A Dataset on Corn Silage in China Used to Establish a Prediction Model Showing Variation in Nutrient Composition

Abstract

It is important to assess the nutritional concentrations of forage before it can be used for tremendous improvements in the dairy industry. This improvement requires a rapid, accurate, and portable method for detecting nutrient values, instead of traditional laboratory analysis. Fourier-transform infrared (ATR-FTIR) spectroscopy technology was applied, and partial least squares regression (PLSR) and backpropagation artificial neural network (BP-ANN) algorithms were used in the current study. The objective of this study was to estimate the discrepancy in nutritional content and rumen degradation in WPCS grown in various regions and to propose a novel analytical method for predicting the nutrient content of whole plant corn silage (WPCS). The Zhengdan 958 cultivar of WPCS was selected from eight different sites to compare the discrepancies in nutrients and rumen degradation. A total of 974 WPCS samples from 235 dairy farms scattered across five Chinese regions were collected, and nutritional indicators were modeled. As a result, substantial discrepancies in nutritional concentrations and rumen degradation of WPCS were found when they were cultivated in different growing regions. The WPCS in Wuxi showed 1.14% higher dry matter (DM) content than that in Jinan. Lanzhou had 11.57% and 8.25% lower neutral detergent fiber (NDF) and acid detergent fiber (ADF) concentrations than Jinan, respectively. The DM degradability of WPCS planted in Bayannur was considerably higher than that in Jinan (6 h degradability: Bayannur vs.

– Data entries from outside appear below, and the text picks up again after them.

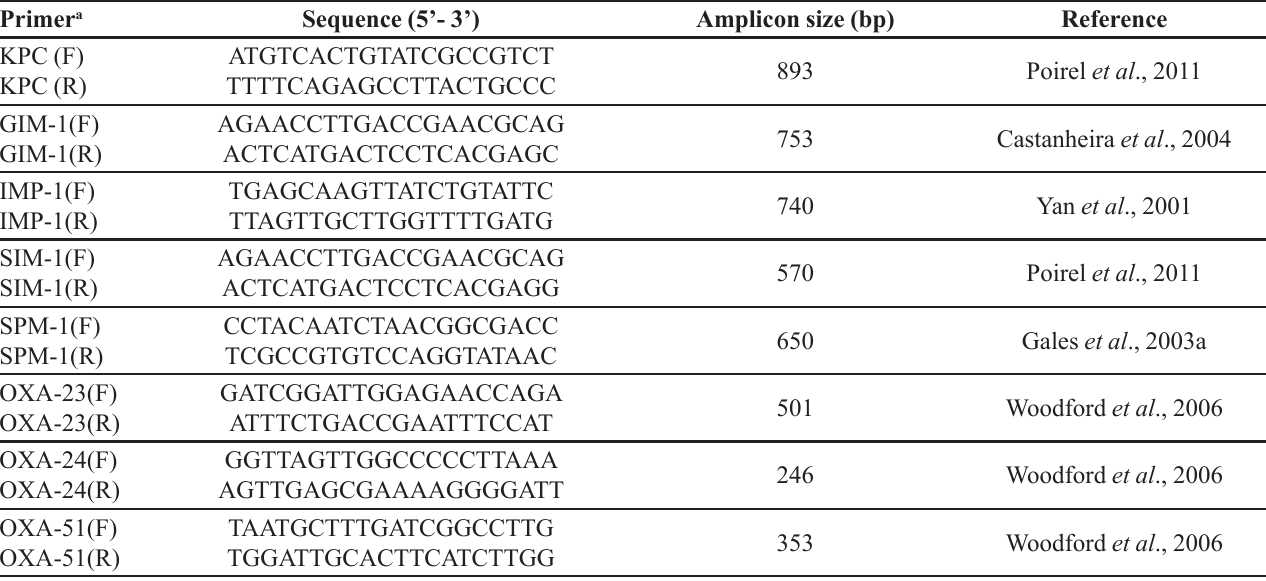
TABLE I - Oligonucleotides used in the PCR reactions Primer a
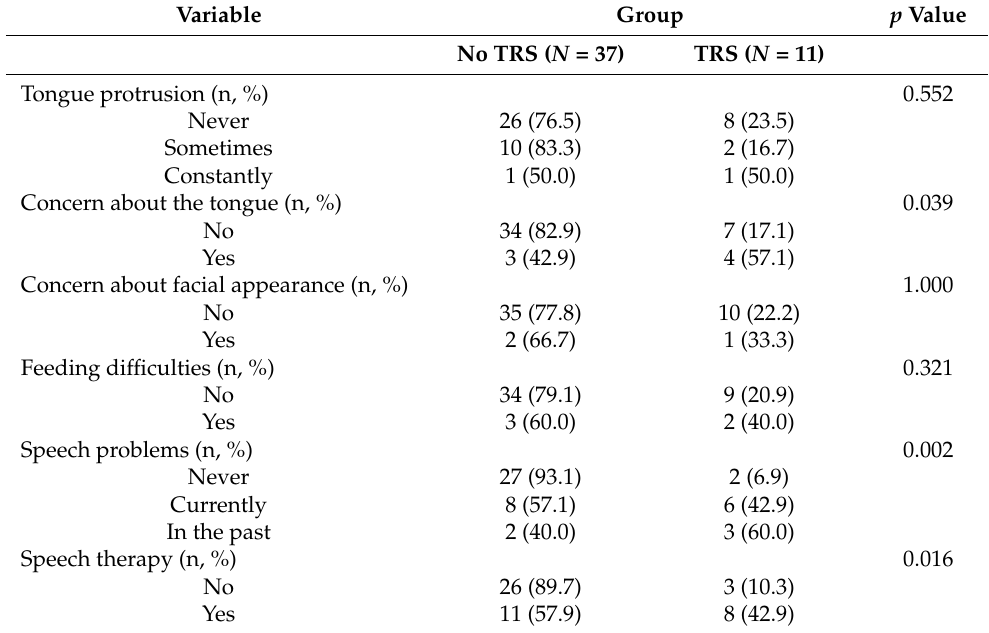
Table 6. Aesthetic, feeding and speech problems after tongue reduction surgery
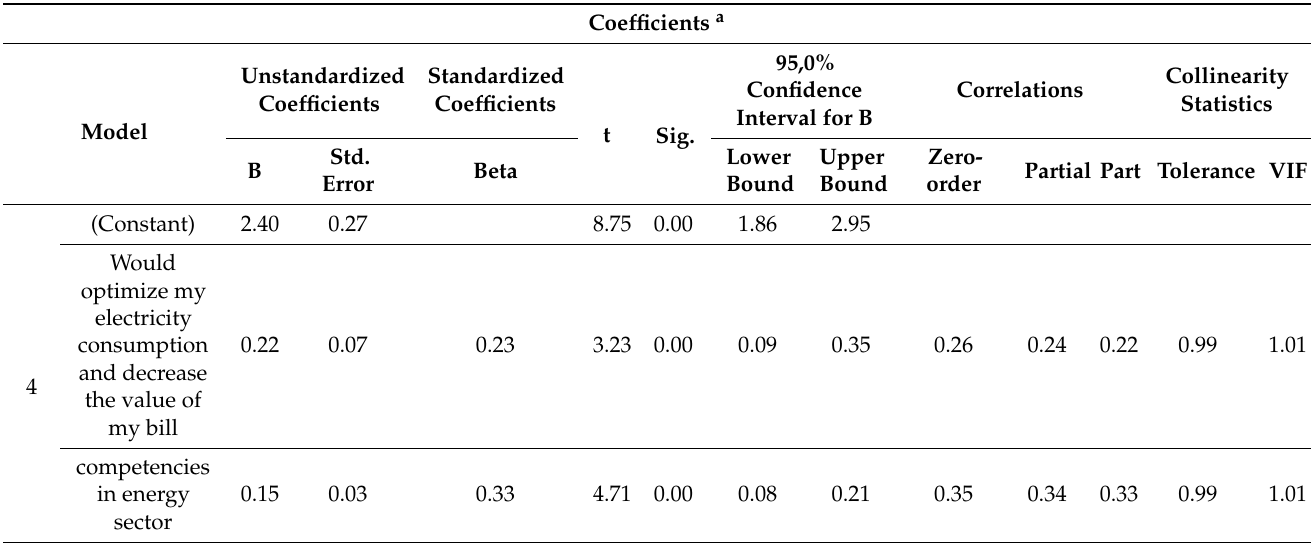
Table 9. Multiple linear regression:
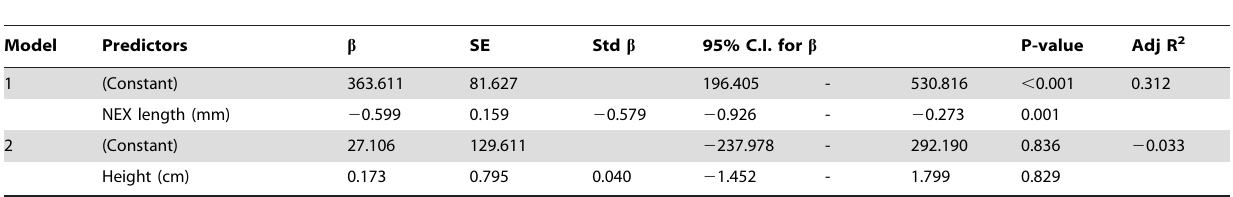
Table 3. Linear regression models on the additional length to secure side-hole placement.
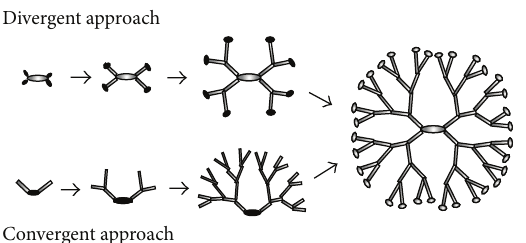
Figure 1: Sketch of the two synthesis protocols for the construction of dendritic macromolecules. Black regions highlight the functional sites.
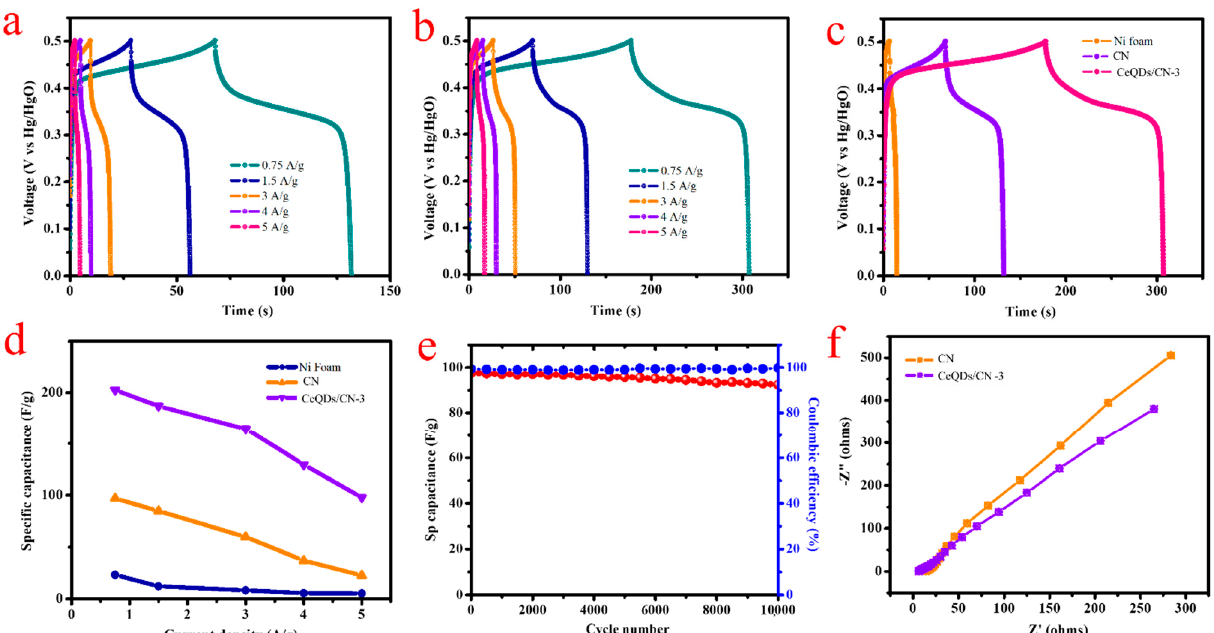
Figure 6. Charge/discharge curves of ( a ) CN and ( b ) CN/CeQDs-3, ( c ) comparison of charge discharge curves of bare nickel foam, CN and CN/CeQDs-3, ( d ) specific capacitance vs. current density of bare nickel foam, CN and CN/CeQDs-3, ( e ) cycling stability CN/CeQDs-3, and ( f ) EIS spectra of CN and CN/CeQDs-3 nanostructure.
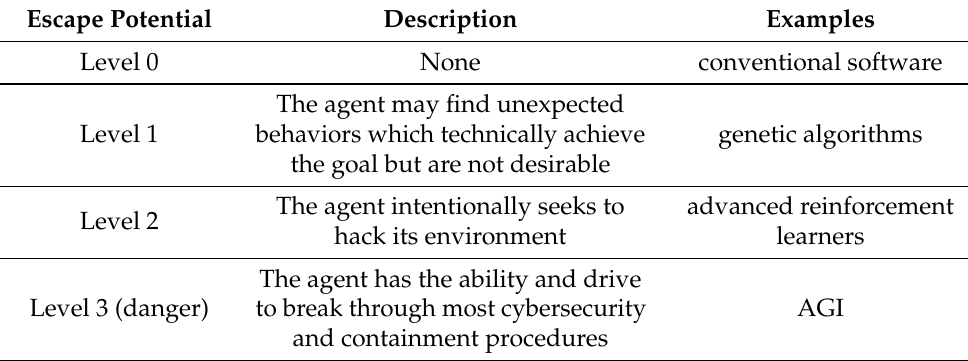
Table 7. AI escape potential with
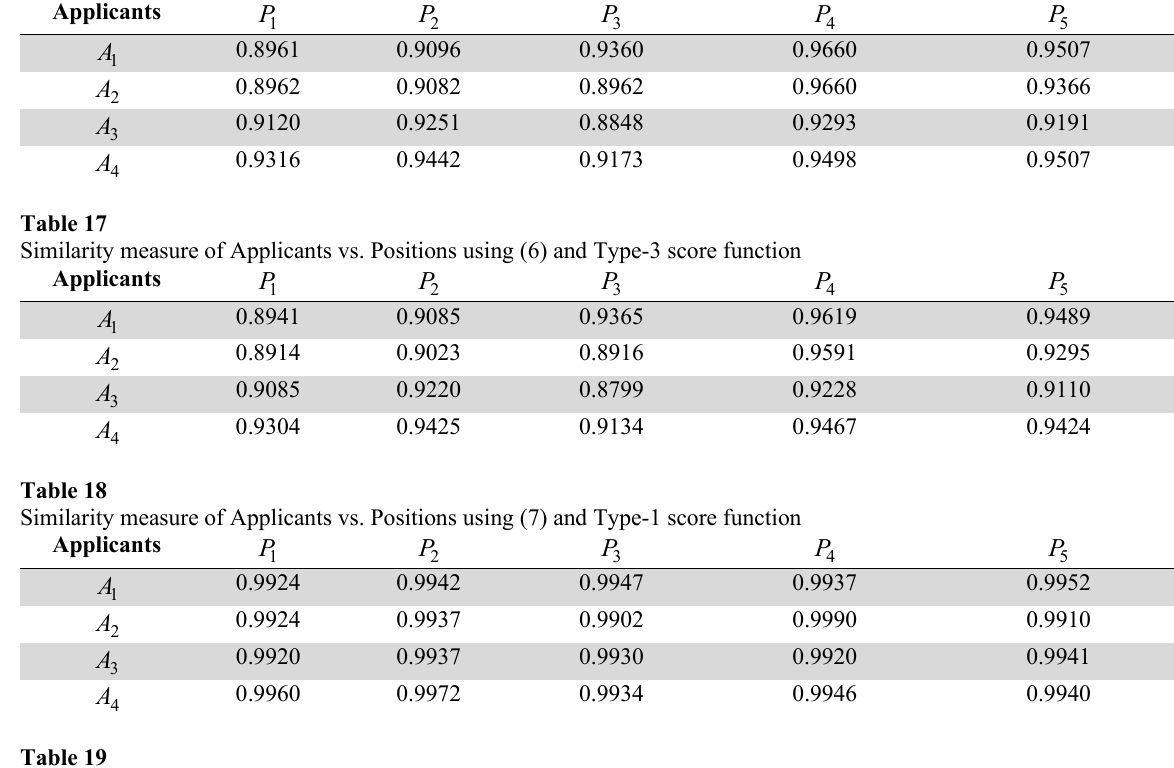
Similarity measure of Applicants vs. Positions using (6) and Type-2 score function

Jinan = 49.85% vs. 33.96%), and the starch of WPCS from Bayannur (71.79%) was also the highest after 6 h in the rumen. The results indicated that the contents of NDF, ADF, and starch were estimated precisely based on ATR-FTIR combined with PLSR or the BP-ANN algorithm (R2 ≥ 0.91). This was followed by crude protein (CP), DM (0.82 ≤ R2 ≤ 0.90), ether extract (EE), and ash (0.66 ≤ R2 ≤ 0.81). The BP-ANN algorithm had a higher prediction performance than PLSR (R2PLSR ≤ R2BP-ANN; RMSEPLSR ≥ RMSEBP-ANN). The same WPCS cultivar grown in different regions had various nutrient concentrations and rumen degradation. ATR-FTIR technology combined with the BP-ANN algorithm could effectively evaluate the CP, NDF, ADF, and starch contents of WPCS.